**AIM OF THE EXERCISE**.
For each entry, repeat the text exactly and omit any picture it holds.

++++ INFORMATION

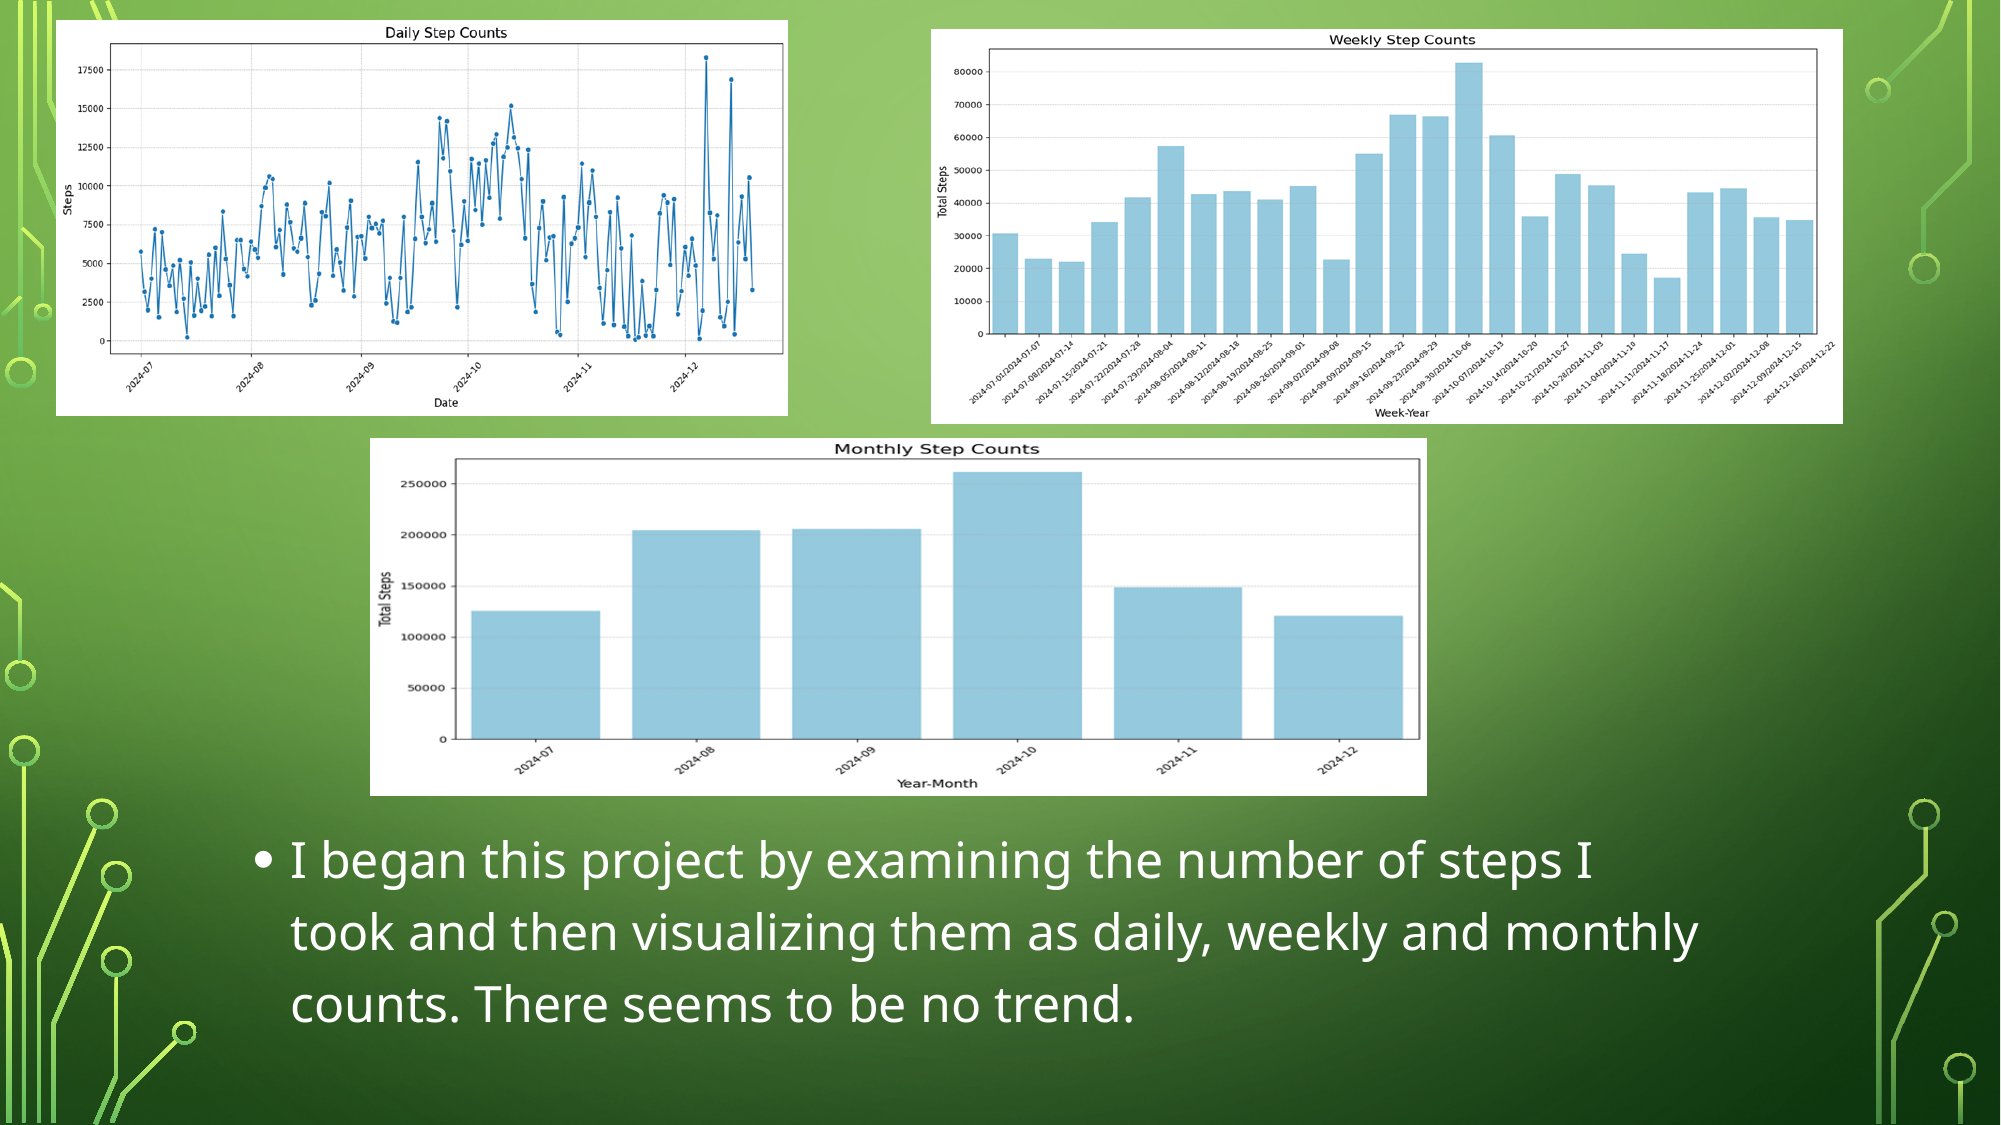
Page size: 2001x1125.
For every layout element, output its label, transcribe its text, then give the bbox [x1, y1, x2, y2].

picture [369, 437, 1427, 796]
picture [931, 28, 1843, 424]
list I began this project by examining the number of steps I took and then visualizing them as daily, weekly and monthly counts. There seems to be no trend. [237, 809, 1727, 1098]
picture [56, 20, 788, 416]
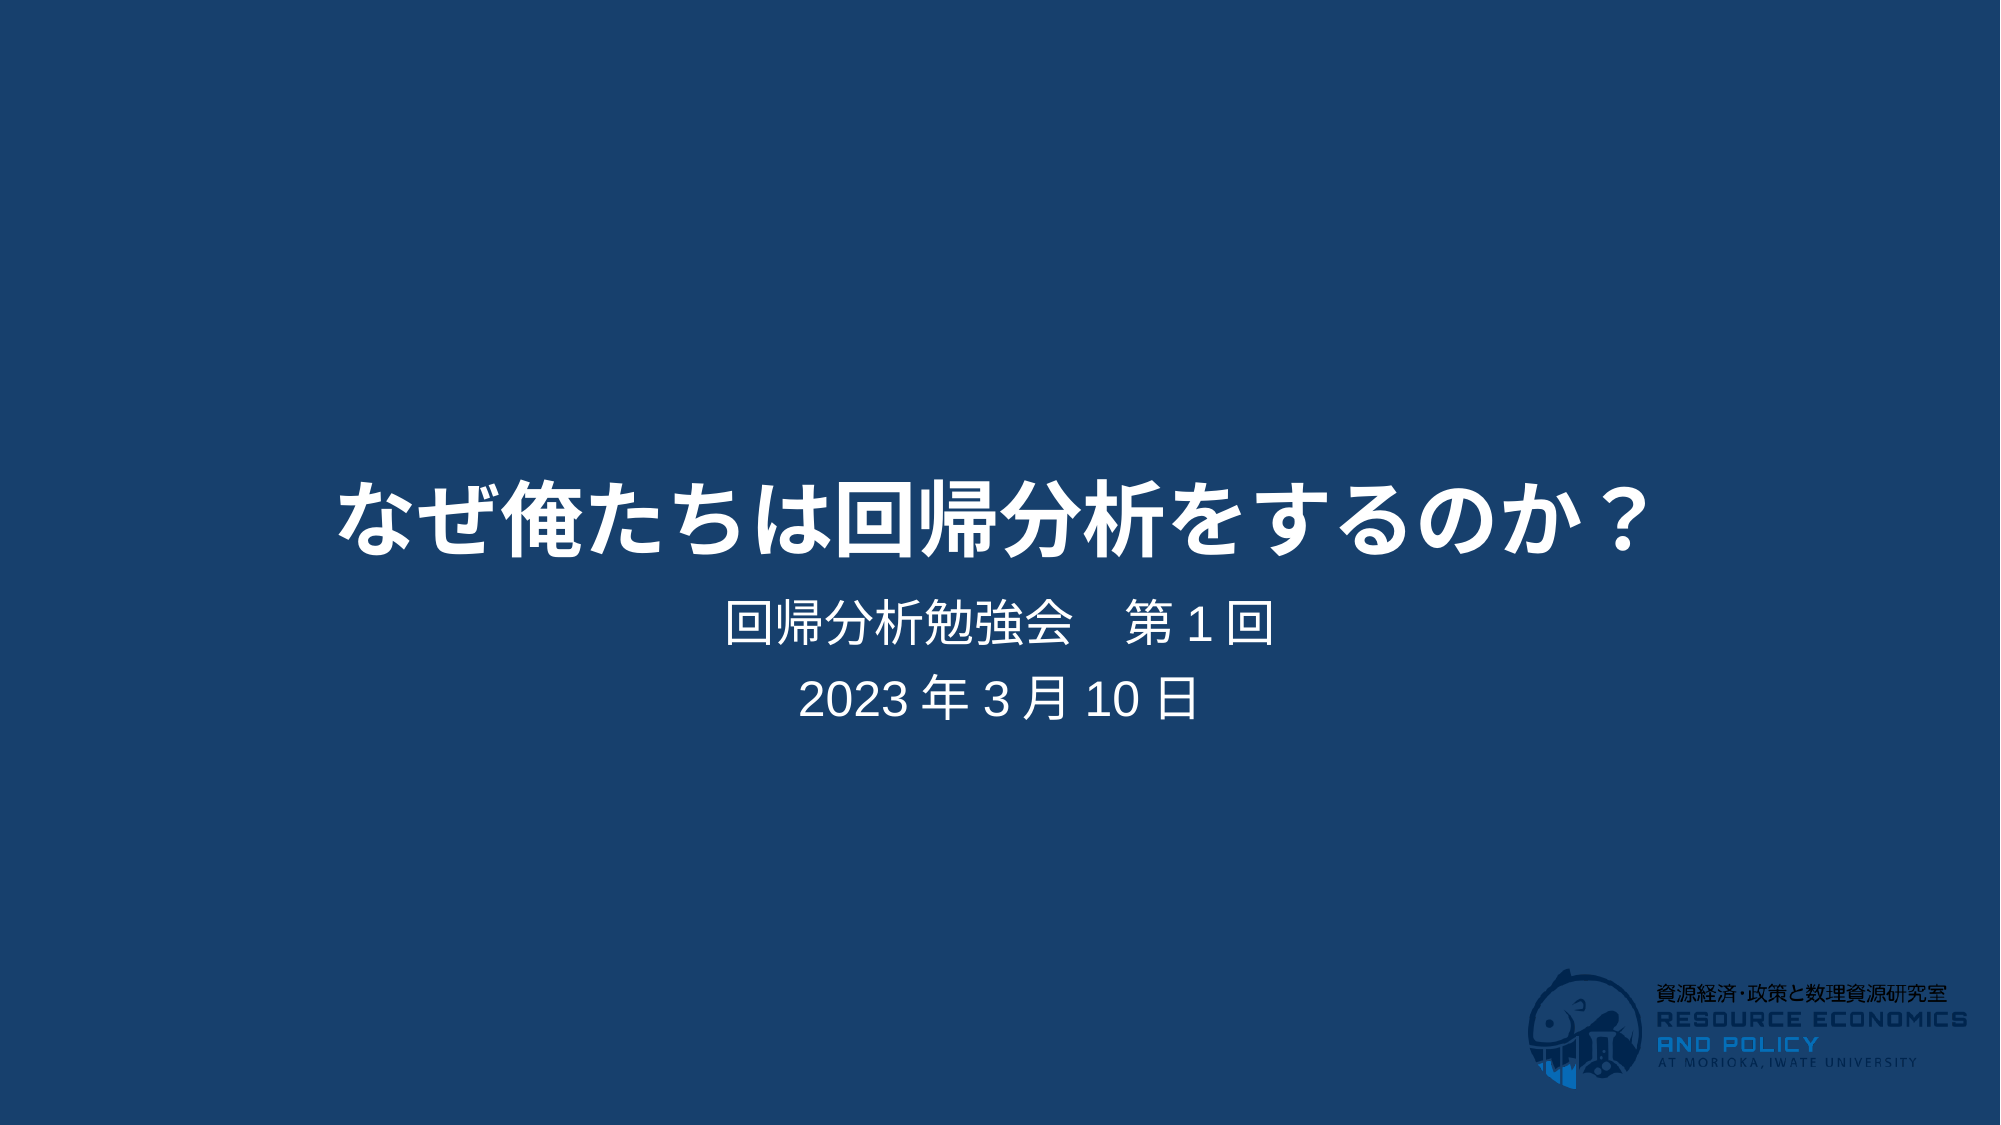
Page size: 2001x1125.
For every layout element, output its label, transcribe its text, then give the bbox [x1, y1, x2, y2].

title なぜ俺たちは回帰分析をするのか？ [249, 184, 1750, 576]
subtitle 回帰分析勉強会 第1回 2023年3月10日 [249, 590, 1750, 863]
picture [1524, 957, 1975, 1101]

++++++++

**SOLUTION TO THE PROBLEM**.
Page size: 2001x1125.
For every layout element, output its label, transcribe its text, then give the bbox [x1, y1, x2, y2].

picture [369, 437, 1427, 796]
picture [931, 28, 1843, 424]
list I began this project by examining the number of steps I took and then visualizing them as daily, weekly and monthly counts. There seems to be no trend. [237, 809, 1727, 1098]
picture [56, 20, 788, 416]
Page size: 2001x1125.
For every layout element, output its label, transcribe its text, then give the bbox [x1, y1, x2, y2].

title なぜ俺たちは回帰分析をするのか？ [249, 184, 1750, 576]
subtitle 回帰分析勉強会 第1回 2023年3月10日 [249, 590, 1750, 863]
picture [1524, 957, 1975, 1101]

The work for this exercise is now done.